As can be gathered from FIG. 11, for the subsequent joining together of the filter element the first flange element 10 together with connecting tube 20 is passed through the flow opening 8 in filter press plate 7, filter area 5 abutting on filter press plate 7. The flange element 10′ is then mounted on connecting tube 20 on the side of filter press plate 7 remote from filter area 5 and also filter area 5′ abuts on filter press plate 7 and the two flange elements 10, 10′ are joined to connecting tube 20 to form the finished passage 1. Profile elements 32, 32′, 42, 42′ prevent a subsequent removal of flange elements 10, 10′ from connecting tube 20. If, following the fitting of flange element 10′, connecting tube 20 projects over the flange element 10′, the connecting tube 20 can be shortened, e.g. by cutting off.

Another embodiment of an inventive filter element is shown in the part longitudinal section of FIG. 12. In the embodiment of FIG. 12 a disk-like flange element 10 is provided. This disk-like flange element 10 is equipped with a recess 44. Through the latter projects a hook-like profile element 34 of the closure device and is positioned frontally on connecting tube 20. Said hook-like profile element 34 maintains flange element 10 on connecting tube 20.

Another embodiment of an inventive filter element is shown in part longitudinal sectional view in FIG. 13. According to the embodiment of FIG. 13 the flange element 10 is designed approximately disk-shaped. For connecting connecting tube 20 to flange element 10 a U-shaped profile element 35 is provided frontally on connecting tube 20. A corresponding U-shaped profile element 45 is located radially inwards on the ring-disk-like flange element 10.

The length of connecting tube 20 can be varied in the embodiment of FIG. 13. For this purpose it is made from a flexible material and has a bellows-like construction. Due to the variable length the filter element can be adapted to different filter plate thicknesses.

Another embodiment of a passage for an inventive filter element prior to the installation of the two flange elements 10, 10′ is shown in FIG. 14. A bayonet catch is provided for connecting the two flange elements 10, 10′ in the embodiment of FIG. 14. For forming the bayonet catch the connecting means have cylindrical profile elements 36, which project radially on tubular section 18 of flange element 10. Corresponding receptacles 46 for profile elements 36 are provided frontally on tubular section 18′ of the second flange element 10′. These receptacles 46 are constructed as L-shaped notches in tubular section 18′ and permit a fixing of flange element 10 to flange element 10′ by axial insertion of flange element 10 in flange element 10′ and subsequent relative turning.

The flange sections of flange elements 10 and 10′ are given the reference numerals 19 and 19′ respectively.

Tubular section 18 or 18′ of flange elements 10, 10′ can e.g. be made from stainless steel. However, preferably a bicomponent plastic, particularly a TPE-plastic can be used for the flange elements 10, 10′, particularly for their tubular sections 18 and 18′, respectively.

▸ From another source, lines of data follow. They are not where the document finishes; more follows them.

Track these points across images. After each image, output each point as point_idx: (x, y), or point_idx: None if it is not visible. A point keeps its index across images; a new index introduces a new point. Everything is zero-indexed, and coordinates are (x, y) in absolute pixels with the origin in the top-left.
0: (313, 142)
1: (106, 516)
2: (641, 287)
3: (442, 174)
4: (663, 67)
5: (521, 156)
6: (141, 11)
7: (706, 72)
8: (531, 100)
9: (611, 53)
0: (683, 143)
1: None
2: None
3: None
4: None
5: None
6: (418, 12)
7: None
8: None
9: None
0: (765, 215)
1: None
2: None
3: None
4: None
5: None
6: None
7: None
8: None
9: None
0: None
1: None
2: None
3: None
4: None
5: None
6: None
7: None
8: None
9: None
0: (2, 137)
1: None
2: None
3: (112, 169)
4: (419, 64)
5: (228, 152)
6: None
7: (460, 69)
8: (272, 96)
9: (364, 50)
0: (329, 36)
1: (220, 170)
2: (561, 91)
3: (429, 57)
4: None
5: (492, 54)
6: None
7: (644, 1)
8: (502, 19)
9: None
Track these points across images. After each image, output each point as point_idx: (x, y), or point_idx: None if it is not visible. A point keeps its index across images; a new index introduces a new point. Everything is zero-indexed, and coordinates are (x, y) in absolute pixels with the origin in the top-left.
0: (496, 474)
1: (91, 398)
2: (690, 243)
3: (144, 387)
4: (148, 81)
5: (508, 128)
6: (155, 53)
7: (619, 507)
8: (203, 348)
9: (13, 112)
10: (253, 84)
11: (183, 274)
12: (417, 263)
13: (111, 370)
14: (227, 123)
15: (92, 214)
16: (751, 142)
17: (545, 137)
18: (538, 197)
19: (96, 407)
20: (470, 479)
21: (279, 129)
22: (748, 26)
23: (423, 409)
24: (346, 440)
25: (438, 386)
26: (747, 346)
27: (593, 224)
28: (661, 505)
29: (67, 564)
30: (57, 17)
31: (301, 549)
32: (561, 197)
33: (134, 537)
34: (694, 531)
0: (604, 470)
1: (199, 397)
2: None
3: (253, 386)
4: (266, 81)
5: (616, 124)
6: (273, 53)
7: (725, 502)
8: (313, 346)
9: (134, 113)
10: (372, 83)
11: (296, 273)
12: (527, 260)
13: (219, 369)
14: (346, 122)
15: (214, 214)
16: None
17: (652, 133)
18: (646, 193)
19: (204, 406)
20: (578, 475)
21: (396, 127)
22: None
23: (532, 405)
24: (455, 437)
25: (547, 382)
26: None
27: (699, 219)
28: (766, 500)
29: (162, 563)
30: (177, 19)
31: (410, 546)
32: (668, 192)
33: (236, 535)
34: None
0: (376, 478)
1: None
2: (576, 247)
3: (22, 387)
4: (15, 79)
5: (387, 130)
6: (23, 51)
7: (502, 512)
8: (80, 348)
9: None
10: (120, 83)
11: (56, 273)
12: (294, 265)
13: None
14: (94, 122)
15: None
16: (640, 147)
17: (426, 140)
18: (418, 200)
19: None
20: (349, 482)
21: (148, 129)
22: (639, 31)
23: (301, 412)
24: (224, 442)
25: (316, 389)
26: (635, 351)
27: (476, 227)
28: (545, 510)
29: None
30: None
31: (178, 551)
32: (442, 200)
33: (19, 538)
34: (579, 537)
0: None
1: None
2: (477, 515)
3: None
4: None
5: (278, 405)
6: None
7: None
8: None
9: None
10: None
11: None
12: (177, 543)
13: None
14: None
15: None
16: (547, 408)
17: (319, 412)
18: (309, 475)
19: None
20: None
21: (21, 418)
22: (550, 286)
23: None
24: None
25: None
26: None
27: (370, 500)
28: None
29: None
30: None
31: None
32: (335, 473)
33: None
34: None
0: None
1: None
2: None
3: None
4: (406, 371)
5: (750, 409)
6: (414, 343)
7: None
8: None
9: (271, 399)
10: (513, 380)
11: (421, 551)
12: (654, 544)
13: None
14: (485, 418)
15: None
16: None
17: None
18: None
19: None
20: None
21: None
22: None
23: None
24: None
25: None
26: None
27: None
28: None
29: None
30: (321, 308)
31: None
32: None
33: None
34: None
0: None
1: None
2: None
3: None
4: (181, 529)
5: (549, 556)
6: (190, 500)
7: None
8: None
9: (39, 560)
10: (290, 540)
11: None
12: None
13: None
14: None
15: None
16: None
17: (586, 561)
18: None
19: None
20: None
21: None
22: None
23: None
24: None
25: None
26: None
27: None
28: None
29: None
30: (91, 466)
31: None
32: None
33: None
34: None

Another embodiment of an inventive filter element is shown in the part sectional view of FIG. 15. In the embodiment of FIG. 15 passage 1 has a flange area 80 on which is located filter area 5, as well as a sleeve-like central area 81 connected to flange area 80. To allow a passage of flange area 80 through a filter plate flow opening not shown in FIG. 15, the passage 1 in flange area 80 is made from a more flexible material than in the central area 81, so that flange area 80 can be deformed.

Another embodiment of an inventive filter element is shown in FIGS. 16 to 18. In a sectional partial view FIG. 16 shows the filter element passage 1 prior to the fixing of filter area 5 and FIG. 17 shows the same after fixing filter area 5. FIG. 18 shows a plan view of the filter element after fixing filter area 5.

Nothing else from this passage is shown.